And Why I Feel It So Deeply
Alternative Provision is built on relationships, compassion and flexibility. This article explores why relational practice remains the foundation of effective AP, and why strong systems and quality assurance are essential to protecting that care.
If you have ever stepped into an Alternative Provision, you will know what I mean.
There is something in the room.
It isn’t written on the wall.
It isn’t always visible in the data.
It won’t necessarily show up in a compliance file.
But you can feel it.
It’s passion.
After 15 years in this sector, from volunteering in a Non-School AP, to leading a Local Authority framework, to founding Provisions Plus+ AP Specialist Service, I can tell you this with certainty:
Across the country, where quality may differ, care and compassion rarely do.
Where Quality Differs, Intent Often Doesn’t
I have walked into provisions at every stage of development.
Some are beautifully structured, with robust QA cycles, safeguarding architecture, aligned policies and evidence flow that would stand up to any scrutiny.
Others are earlier in their journey, growing, refining, learning how to evidence the incredible work they are already doing.
But here is what strikes me every single time:
The care is there.
The compassion is there.
The protective instinct for young people is there.
You see it in the way staff greet students at the door.
You see it in how quickly someone notices a shift in mood.
You see it in the quiet conversations after a tough morning.
You see it in leaders who carry the weight of every child home with them.
This sector is not transactional. It is relational.
And that is its strength.
Where quality differs, intent often doesn’t.
It is easy to critique Alternative Provision.
And yes, of course standards matter.
Compliance matters.
Safeguarding matters.
But I have rarely met an AP leader who doesn’t care.
Many provisions were born because someone refused to watch another child be failed.
They started with heart.
With belief.
With frustration at a system that isn’t flexible.

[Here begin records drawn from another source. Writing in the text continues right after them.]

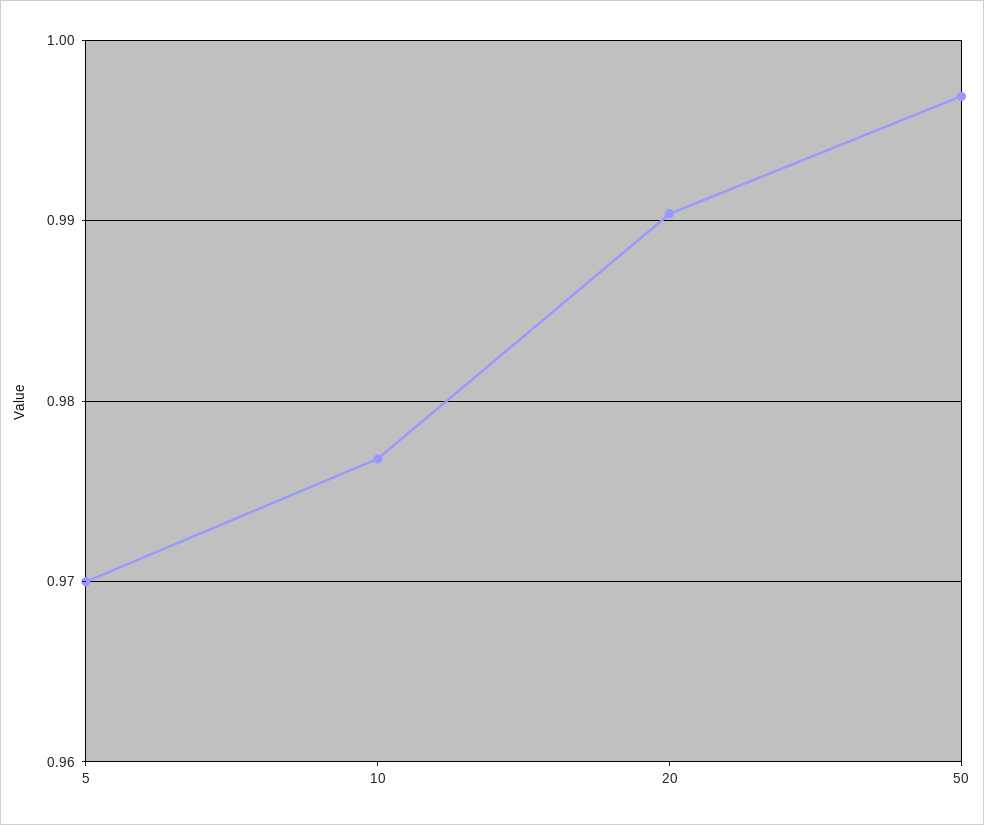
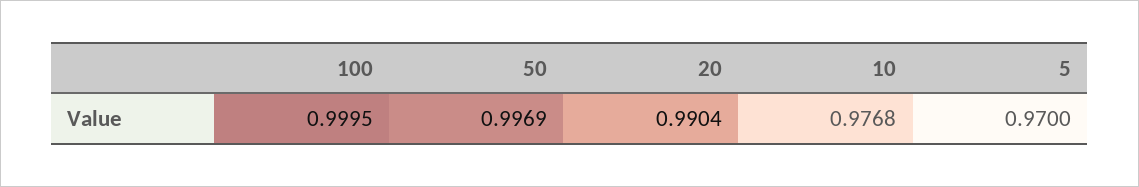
  {
    "5": 0.97,
    "10": 0.9768,
    "20": 0.9904,
-   "50": 0.9969
+   "50": 0.9969,
+   "100": 0.9995
  }

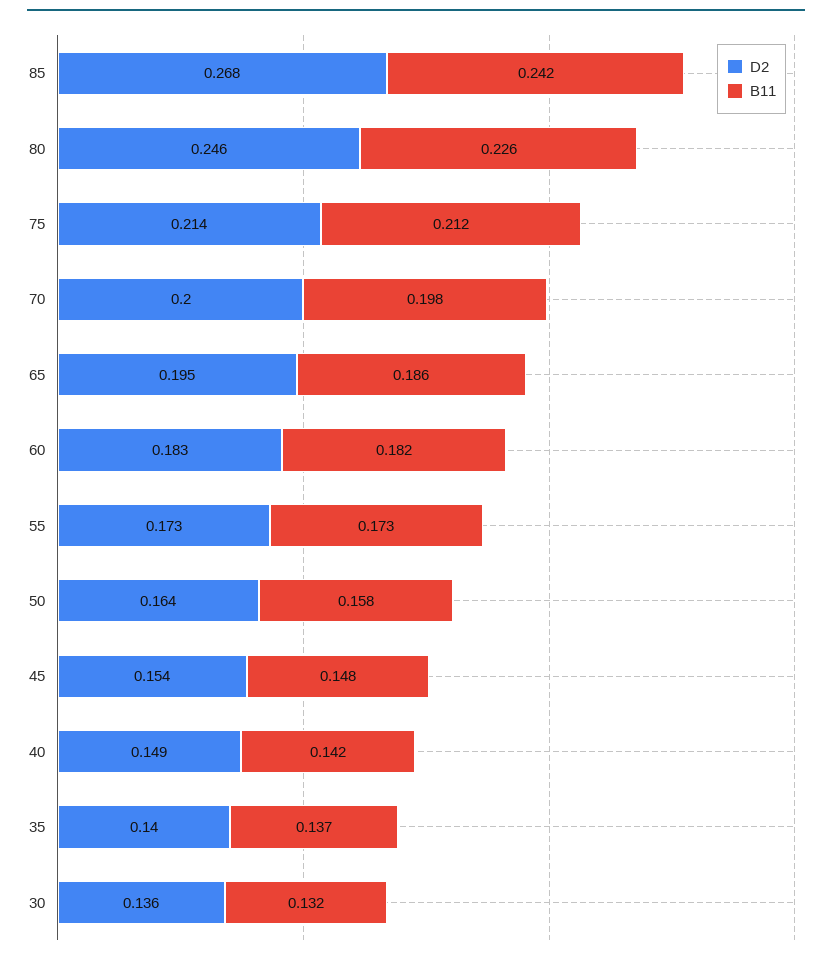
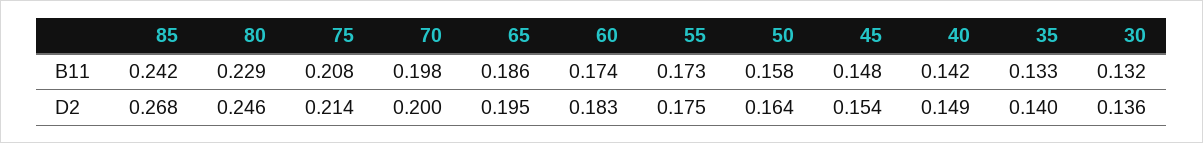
  {
    "D2": {
      "85": 0.268,
      "80": 0.246,
      "75": 0.214,
      "70": 0.2,
      "65": 0.195,
      "60": 0.183,
-     "55": 0.173,
+     "55": 0.175,
      "50": 0.164,
      "45": 0.154,
      "40": 0.149,
      "35": 0.14,
      "30": 0.136
    },
    "B11": {
      "85": 0.242,
-     "80": 0.226,
+     "80": 0.229,
-     "75": 0.212,
+     "75": 0.208,
      "70": 0.198,
      "65": 0.186,
-     "60": 0.182,
+     "60": 0.174,
      "55": 0.173,
      "50": 0.158,
      "45": 0.148,
      "40": 0.142,
-     "35": 0.137,
+     "35": 0.133,
      "30": 0.132
    }
  }

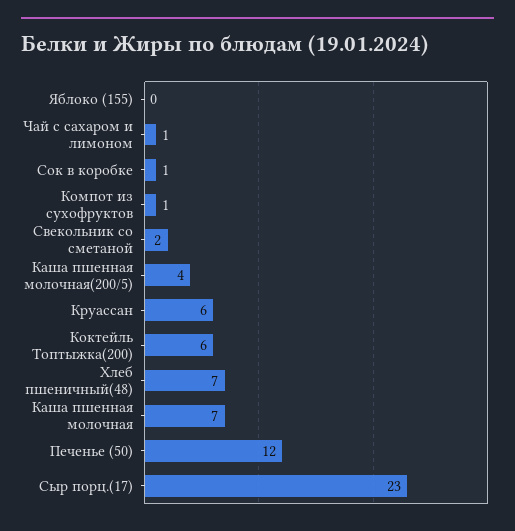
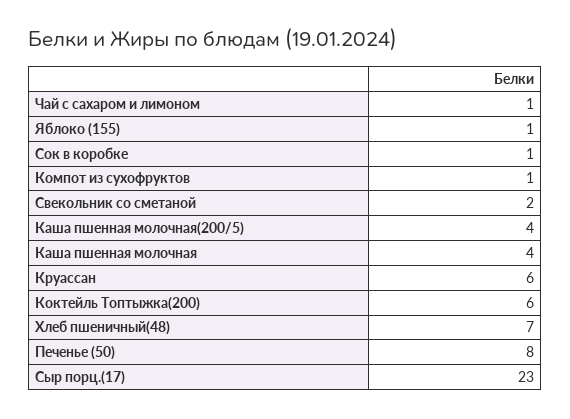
  {
-   "Яблоко (155)": 0,
+   "Яблоко (155)": 1,
    "Чай с сахаром и лимоном": 1,
    "Сок в коробке": 1,
    "Компот из сухофруктов": 1,
    "Свекольник со сметаной": 2,
    "Каша пшенная молочная(200/5)": 4,
    "Круассан": 6,
    "Коктейль Топтыжка(200)": 6,
    "Хлеб пшеничный(48)": 7,
-   "Каша пшенная молочная": 7,
+   "Каша пшенная молочная": 4,
-   "Печенье (50)": 12,
+   "Печенье (50)": 8,
    "Сыр порц.(17)": 23
  }

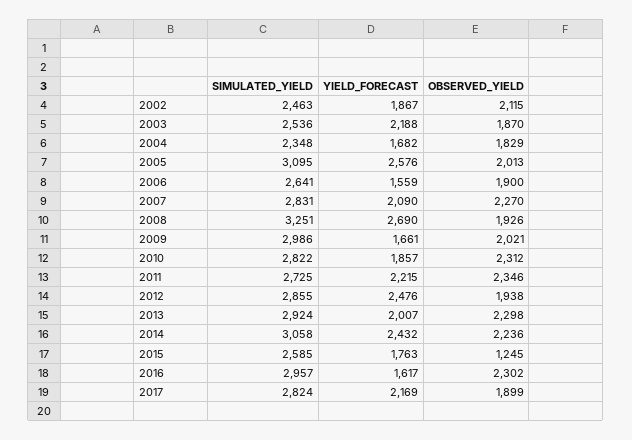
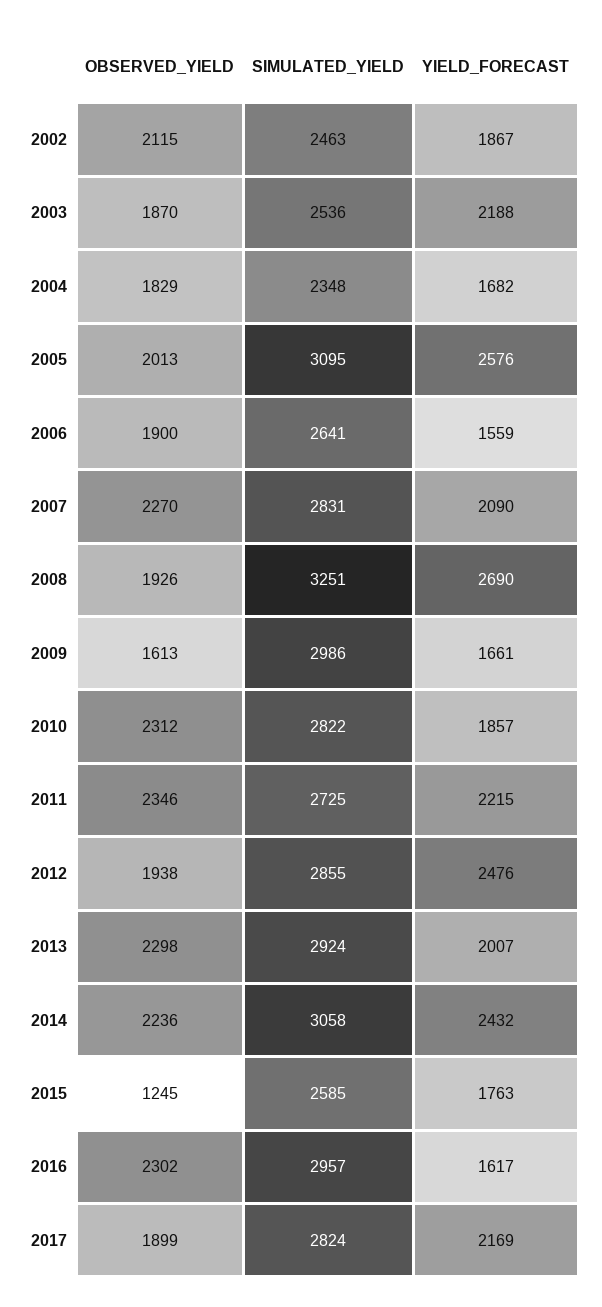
  {
    "SIMULATED_YIELD": {
      "2002": 2463,
      "2003": 2536,
      "2004": 2348,
      "2005": 3095,
      "2006": 2641,
      "2007": 2831,
      "2008": 3251,
      "2009": 2986,
      "2010": 2822,
      "2011": 2725,
      "2012": 2855,
      "2013": 2924,
      "2014": 3058,
      "2015": 2585,
      "2016": 2957,
      "2017": 2824
    },
    "YIELD_FORECAST": {
      "2002": 1867,
      "2003": 2188,
      "2004": 1682,
      "2005": 2576,
      "2006": 1559,
      "2007": 2090,
      "2008": 2690,
      "2009": 1661,
      "2010": 1857,
      "2011": 2215,
      "2012": 2476,
      "2013": 2007,
      "2014": 2432,
      "2015": 1763,
      "2016": 1617,
      "2017": 2169
    },
    "OBSERVED_YIELD": {
      "2002": 2115,
      "2003": 1870,
      "2004": 1829,
      "2005": 2013,
      "2006": 1900,
      "2007": 2270,
      "2008": 1926,
-     "2009": 2021,
+     "2009": 1613,
      "2010": 2312,
      "2011": 2346,
      "2012": 1938,
      "2013": 2298,
      "2014": 2236,
      "2015": 1245,
      "2016": 2302,
      "2017": 1899
    }
  }

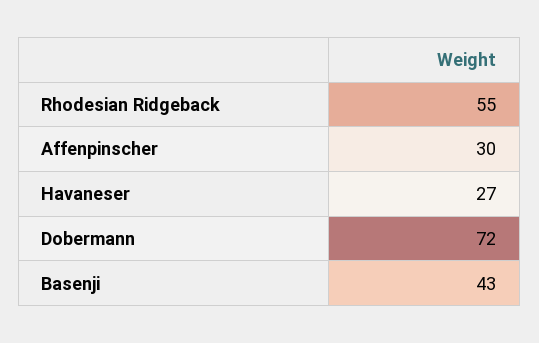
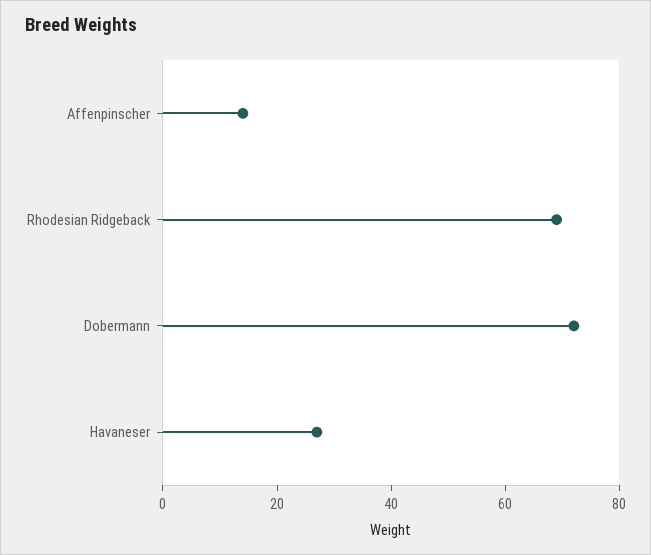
  {
-   "Rhodesian Ridgeback": 55,
+   "Rhodesian Ridgeback": 70,
-   "Affenpinscher": 30,
+   "Affenpinscher": 15,
    "Havaneser": 27,
-   "Dobermann": 72,
+   "Dobermann": 72
-   "Basenji": 43
  }

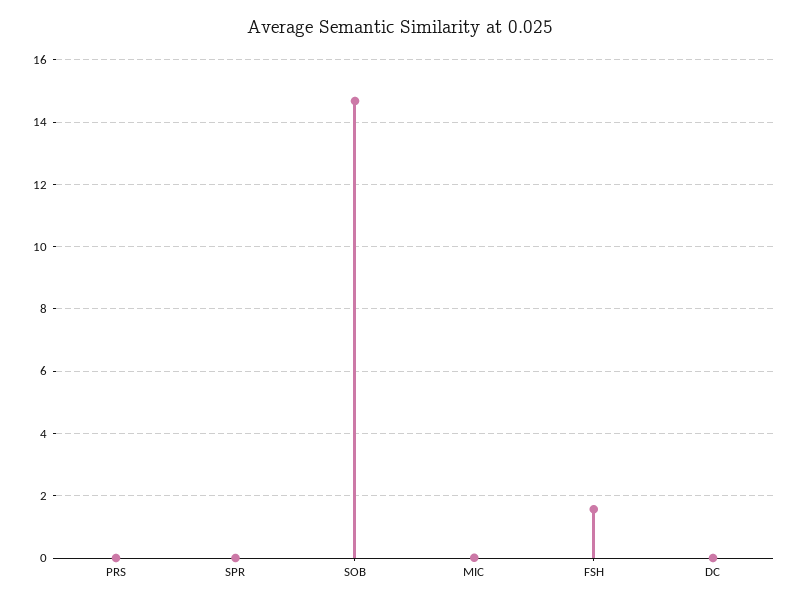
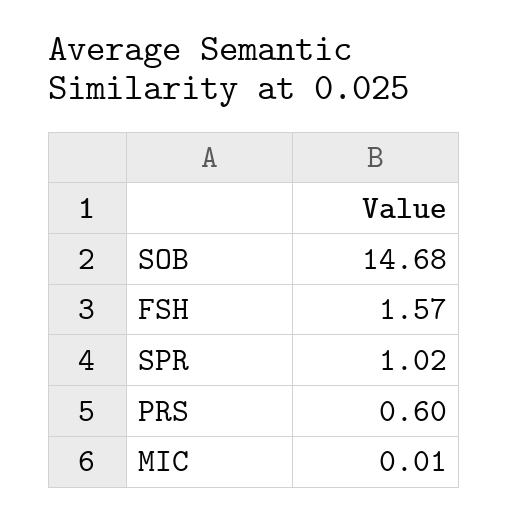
  {
-   "PRS": 0,
+   "PRS": 0.6,
-   "SPR": 0,
+   "SPR": 1.02,
    "SOB": 14.68,
    "MIC": 0.01,
-   "FSH": 1.57,
+   "FSH": 1.57
-   "DC": 0
  }

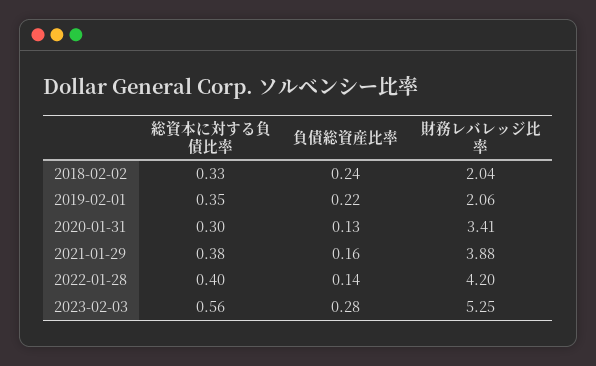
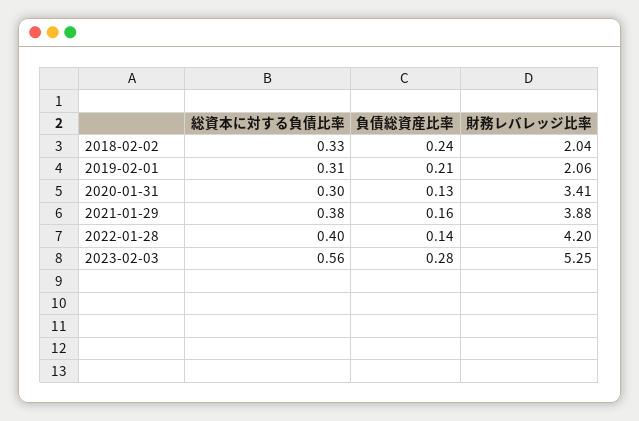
  {
    "総資本に対する負債比率": {
      "2018-02-02": 0.33,
-     "2019-02-01": 0.35,
+     "2019-02-01": 0.31,
      "2020-01-31": 0.3,
      "2021-01-29": 0.38,
      "2022-01-28": 0.4,
      "2023-02-03": 0.56
    },
    "負債総資産比率": {
      "2018-02-02": 0.24,
-     "2019-02-01": 0.22,
+     "2019-02-01": 0.21,
      "2020-01-31": 0.13,
      "2021-01-29": 0.16,
      "2022-01-28": 0.14,
      "2023-02-03": 0.28
    },
    "財務レバレッジ比率": {
      "2018-02-02": 2.04,
      "2019-02-01": 2.06,
      "2020-01-31": 3.41,
      "2021-01-29": 3.88,
      "2022-01-28": 4.2,
      "2023-02-03": 5.25
    }
  }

With a deep conviction that “there has to be another way.”
That undertone, that fierce belief in young people, is consistent across the sector.
Even where documentation is weaker.
Even where systems need tightening.
Even where national standards are still being embedded.
The intent is almost always rooted in protection.
Care is the common thread.
Alternative Provision speaks a common language, even when models differ:
– Trauma-informed practice instead of zero tolerance
– Relationships before curriculum
– Flexible approaches for anxiety, SEMH and attachment needs
– Life skills woven into learning
– Space for regulation, not just attainment
Care is not a strategy in AP.
It is the operating system.
For many of our young people, relationship is in the intervention.
And that is something I will defend fiercely.
But passion must be protected.
Here’s the part I am deeply honest about:
Passion alone is not enough.
I have seen extraordinary relational practice undermined by weak systems.
I have seen incredible leaders exhausted because everything sits in their head.
I have seen brilliant care left vulnerable because it wasn’t documented, structured or quality assured.
Compassion without clarity becomes fragile.
That is why my work, and my heart, sits in the bridge between care and compliance.
Not to dilute the passion.
Not to regulate the sector.
But to protect it.
When compliance is designed properly for Alternative Provision, it doesn’t suffocate heart.
It safeguards it.
It ensures:
– Children are protected
– Staff are protected
– Organisations are protected
– Commissioners have confidence
– Families feel safe
And most importantly, young people know the adults around them are accountable.
Alternative Provision is not a second-best option.
The Narrative I Want Us to Own.
Alternative Provision is not a second-best option.
It is not a holding space.
It is not a dumping ground.
It is a sector full of people who care deeply, sometimes to the point of exhaustion.
And yes, quality must continue to evolve. We must exceed voluntary national standards. We must raise the bar collectively. We must evidence what we do and why we do it.
But as we professionalise, scale and strengthen the sector, we must never lose sight of what makes it powerful.
The undertone.
The passion.
The belief that every child, especially the ones who test us, challenge us, push us away, is still worthy of love, structure, safety and ambition.
That belief is the thread that runs through provisions across this country.
My mission isn’t to replace that thread.
It’s to weave structure around it so it can’t unravel.
Because when heart and excellence sit side by side, Alternative Provision doesn’t just survive.
It leads.
And I will always be proud to stand in a sector where compassion is the common ground, even as we work relentlessly to make quality exceptional everywhere.